Rober Racine: Embrasser avec la langue
Ce qu’il y a de bien avec notre époque, c’est qu’un homme comme Rober Racine se fait reconnaître comme créateur plutôt que de passer pour un fou. La définition que l’on se fait du métier d’artiste est assez souple pour accueillir les brillantes folies d’un tel dingue de la langue, même quand les folies en question dépassent tout à fait l’entendement.

Parmi les réalisations de ce peintre-auteur-compositeur-comédien-sculpteur-essayiste, on retiendra, hormis quelques romans à la poésie débridée, des réalisations comme son adagio pour «signatures anonymes», une ouvre sonore composée des bruissements créés par la plume lorsque les gens apposent leur signature, ou bien son interprétation, à lui seul, des soixante-sept personnages d’un feuilleton radiophonique. Pas banal, dites-vous?

Nous parlons ici de quelqu’un qui a joué au piano, quatorze heures durant, les Vexations d’Érik Satie, retranscrit à la main l’ouvre complète de Flaubert (pour l’avoir «dans le poignet», qu’il dit…) ou encore découpé un à un les 55 000 mots du Petit Robert pour les intégrer à un vaste montage visuel où les termes, collés à des bâtonnets, sont plantés sur une large surface évoquant une grande page blanche. Ce qui restait du dictionnaire allait ensuite faire l’objet d’enluminures et être intégré au concept des Pages-Miroirs, où les mots sont reflétés à l’infini.

L’entreprise a aussi donné lieu à une étude musicale de la langue française. Racine a répertorié tous les mots contenant une syllabe apparentée à une note de musique (do, ré, mi…), puis classé les mots par familles de lettres. Il s’agissait ensuite d’établir une partition, selon certaines règles rythmiques, puis de l’interpréter au piano. L’une des conclusions de ce travail est du plus haut intérêt: la langue française est accordée en «la», puisque cette syllabe est celle qui revient le plus souvent.

La plus attrayante de ses conceptions demeure sans doute celle d’un grand parc de la langue française, un lieu physique où les visiteurs pourraient se balader d’un mot à l’autre, ces derniers étant inscrits sur de petits panneaux accompagnés de leur définition. La démarche est expliquée dans le livre Le Dictionnaire, suivi de La Musique des mots (L’Hexagone, 1998). L’ouvrage comprend également un disque, soit l’interprétation de son découpage «mélodique» du français.

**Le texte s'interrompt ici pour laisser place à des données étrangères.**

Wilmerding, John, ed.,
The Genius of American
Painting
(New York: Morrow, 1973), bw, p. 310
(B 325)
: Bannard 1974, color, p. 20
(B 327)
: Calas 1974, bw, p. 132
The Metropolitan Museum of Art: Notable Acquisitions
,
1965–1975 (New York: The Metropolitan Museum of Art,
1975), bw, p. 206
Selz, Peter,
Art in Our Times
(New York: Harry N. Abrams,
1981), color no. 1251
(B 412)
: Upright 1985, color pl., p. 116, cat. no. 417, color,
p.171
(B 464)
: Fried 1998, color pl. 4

Le plus étonnant, c’est encore la pertinence et la beauté, souvent la charge émotive, de réalisations qui pourraient n’être qu’exercices de style. Sans blague: la musique du Dictionnaire s’écoute agréablement et n’est pas dénuée d’intérêt mélodique.

De son propre aveu, Rober Racine est avant tout tenté par l’écriture. Alors pourquoi toutes ces ouvres structurelles, qui exploitent les mots comme éléments d’une construction visuelle ou musicale? Dans Le Dictionnaire, l’auteur nous met sur la piste: «Je dis souvent que j’aurais pu écrire Les Pages-Miroirs. […] L’histoire d’un être bizarre qui découpe tous les mots du dictionnaire pour ensuite en enluminer les retailles, les pages restantes. Mais non. Au lieu de les écrire, je les ai faites. J’ai voulu mettre un peu de lumière dans cette vaste illusion qu’est le dictionnaire.»

À quarante ans et des poussières d’étoiles, Rober Racine est l’un de nos artistes les plus originaux, et s’il est vrai que sa carrière demeure discrète, il faut y voir la marche d’un esthète qui fait discrètement beaucoup de bruit et qui ouvre modestement dans le registre de la démesure.